- _What needs to be done_
The entries must be set down again word for word; no pictures belong in the copy.

--- Dataset records Enclosed Below ---

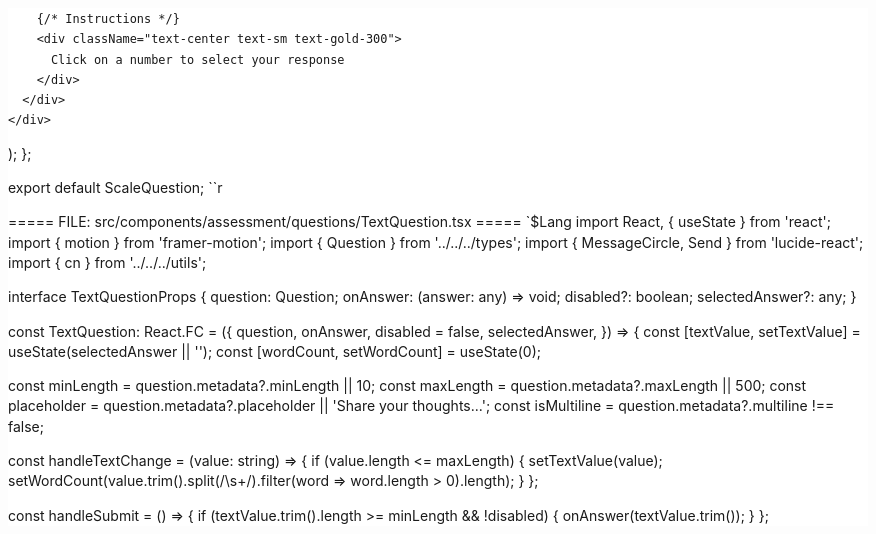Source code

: 
        {/* Instructions */}
        <div className="text-center text-sm text-gold-300">
          Click on a number to select your response
        </div>
      </div>
    </div>
  );
};

export default ScaleQuestion;
``r

===== FILE: src/components/assessment/questions/TextQuestion.tsx =====
`$Lang
import React, { useState } from 'react';
import { motion } from 'framer-motion';
import { Question } from '../../../types';
import { MessageCircle, Send } from 'lucide-react';
import { cn } from '../../../utils';

interface TextQuestionProps {
  question: Question;
  onAnswer: (answer: any) => void;
  disabled?: boolean;
  selectedAnswer?: any;
}

const TextQuestion: React.FC<TextQuestionProps> = ({
  question,
  onAnswer,
  disabled = false,
  selectedAnswer,
}) => {
  const [textValue, setTextValue] = useState(selectedAnswer || '');
  const [wordCount, setWordCount] = useState(0);
  
  const minLength = question.metadata?.minLength || 10;
  const maxLength = question.metadata?.maxLength || 500;
  const placeholder = question.metadata?.placeholder || 'Share your thoughts...';
  const isMultiline = question.metadata?.multiline !== false;

  const handleTextChange = (value: string) => {
    if (value.length <= maxLength) {
      setTextValue(value);
      setWordCount(value.trim().split(/\s+/).filter(word => word.length > 0).length);
    }
  };

  const handleSubmit = () => {
    if (textValue.trim().length >= minLength && !disabled) {
      onAnswer(textValue.trim());
    }
  };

--- End of Enclosed Dataset records ---

- _Solution to this problem_
Source code

: 
        {/* Instructions */}
        <div className="text-center text-sm text-gold-300">
          Click on a number to select your response
        </div>
      </div>
    </div>
  );
};

export default ScaleQuestion;
``r

===== FILE: src/components/assessment/questions/TextQuestion.tsx =====
`$Lang
import React, { useState } from 'react';
import { motion } from 'framer-motion';
import { Question } from '../../../types';
import { MessageCircle, Send } from 'lucide-react';
import { cn } from '../../../utils';

interface TextQuestionProps {
  question: Question;
  onAnswer: (answer: any) => void;
  disabled?: boolean;
  selectedAnswer?: any;
}

const TextQuestion: React.FC<TextQuestionProps> = ({
  question,
  onAnswer,
  disabled = false,
  selectedAnswer,
}) => {
  const [textValue, setTextValue] = useState(selectedAnswer || '');
  const [wordCount, setWordCount] = useState(0);
  
  const minLength = question.metadata?.minLength || 10;
  const maxLength = question.metadata?.maxLength || 500;
  const placeholder = question.metadata?.placeholder || 'Share your thoughts...';
  const isMultiline = question.metadata?.multiline !== false;

  const handleTextChange = (value: string) => {
    if (value.length <= maxLength) {
      setTextValue(value);
      setWordCount(value.trim().split(/\s+/).filter(word => word.length > 0).length);
    }
  };

  const handleSubmit = () => {
    if (textValue.trim().length >= minLength && !disabled) {
      onAnswer(textValue.trim());
    }
  };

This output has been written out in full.